Cumhuriyet’in klasik söylemle 100. yılını idrak ettiği bugün, Türkiye’nin önünde demokratikleşmek, çağdaş ve güçlü bir toplum olmak yolunda henüz idrak edemediği, gündemine/dikkatine dahi getir(e)memiş olduğu, kendi kritik eşiklerini aşamayıp gelişemediği, hatta patoloji ürettiği ve başa çıkmakta da oldukça zorlanacağı, daha çok toplumsal gelişimsel süreç, ödev ve sorumlulukları var.

Bugün, yani yazımın okunmasının umulduğu gün, 29 Ekim 2023. “Bağımsız ve modern” Türkiye ulus-devletinin yönetim biçimini dünyaya ilan edişinin, yani Cumhuriyet’in resmî olarak tarihe nakşedilişinin 100. yıl dönümü.

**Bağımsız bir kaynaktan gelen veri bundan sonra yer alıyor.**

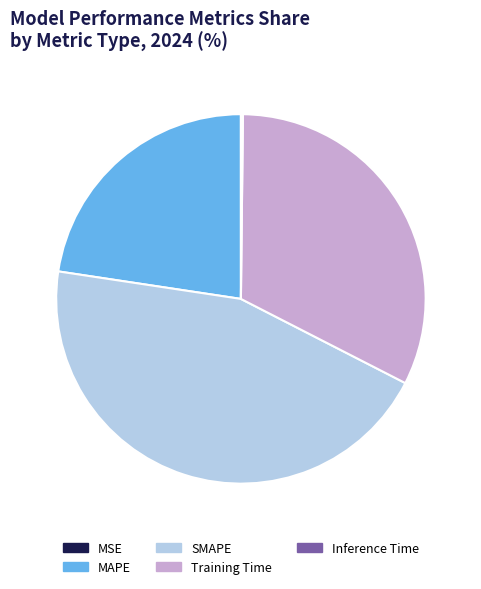

What is the largest slice in the pie chart?

SMAPE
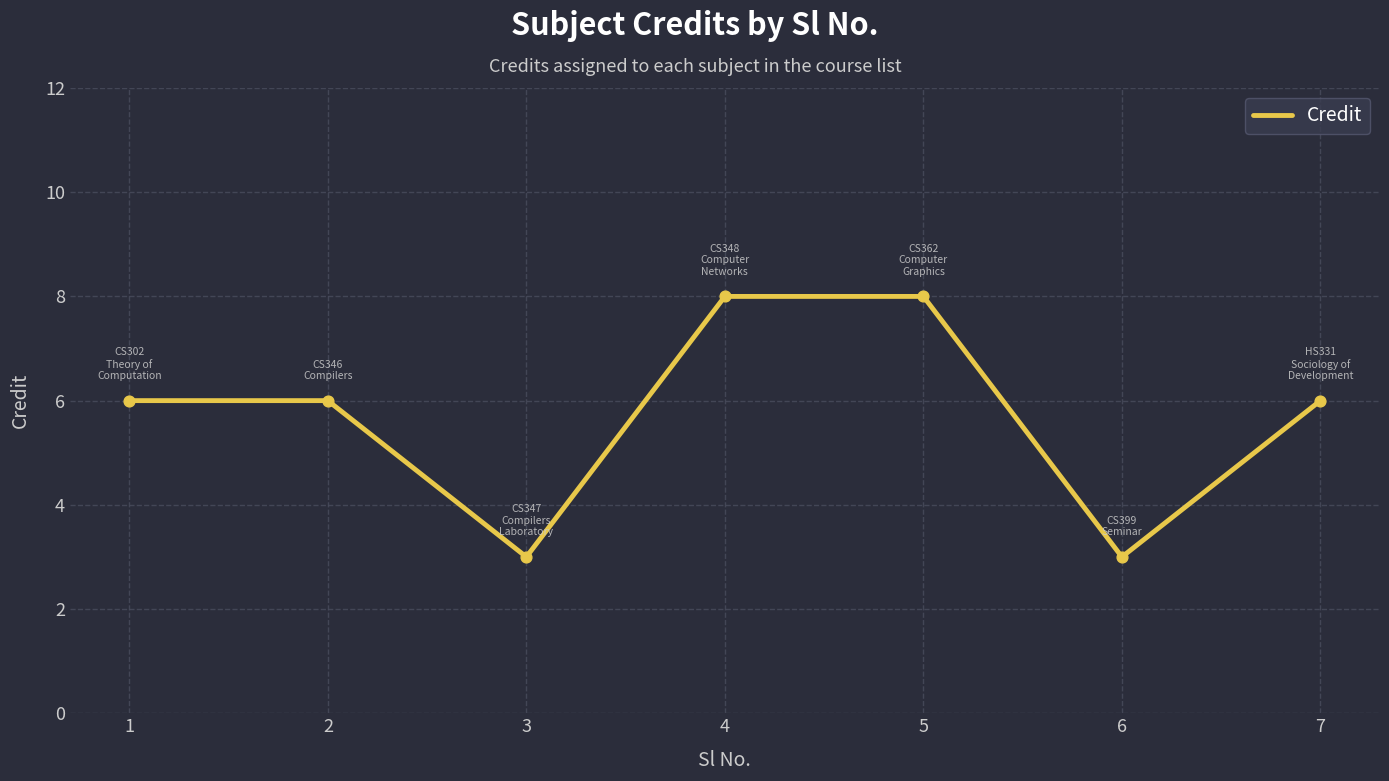

Between 5 and 6, which is larger?

5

Başka bir deyişle, tıpkı bir yenidoğanın nüfus kütüğündeki kayıtlı tarihine göre doğum günü. Fakat, yine aynen bir yenidoğan bebeğin (fetüs ve öncesi oluşum dönemleri de dahil!) “özerk, bağımsız ve özgür iradeli” bir birey olarak geliş(eme)mesinin muhtelif mihenk noktaları gibi; modern-ulus devletlerin de “ebeveyn” feodal ve sömürgeci imparatorluklardan travmatik kopuş, yumuşak geçiş, yeniden kuruluş, rejimlerini seç(emey)iş, dünyaya ilan ediş veya değiştir(emey)iş, siyasî ve iktisadi bağımsızlık kazan(amay)ış, kendi toplumlarına yet(emey)iş, güçlen(emey)iş, vb. süreçleri, çeşitli anlatılar ve tarihler ile “işaretlenebilir”.

Her halükârda, farklı türlerdeki canlıların, hatta memeli hayvanların ve insan yavrularının anadan göbek bağının kopması ve biyolojik anlamda “özerk ve bağımsız bir birey varlık” olması ile, bugünün çağdaş ve çoğulcu demokratik toplumu için idealize edilmiş, önemli anlam ve ahlakî sorumluluklar yüklemlenmiş, demokratik bilinçli yurttaş ve “psişik yönden özerk ve bağımsız, özgür iradeli bir yetişkin insan” olması arasında ciddi bir tarihsel zaman ve emek dilimi vardır.

Tabii birbirleriyle sürekli ve karşılıklı ilişkiler içinde yaşayan insan ve toplumların “psişik özerklik ve bağımsızlık” kavramları da doğru kavranılmalıdır. Belki ondan daha da önemli olarak psikolojik olanın en politik ve dönüştürücü olan olduğunu bilinçli olarak veya bilinçsizce yok saymaktan, istismar etmekten ve onu bireysel olanla eşitlemek ve “iç dünyaya” indirgemekten vazgeçilmelidir.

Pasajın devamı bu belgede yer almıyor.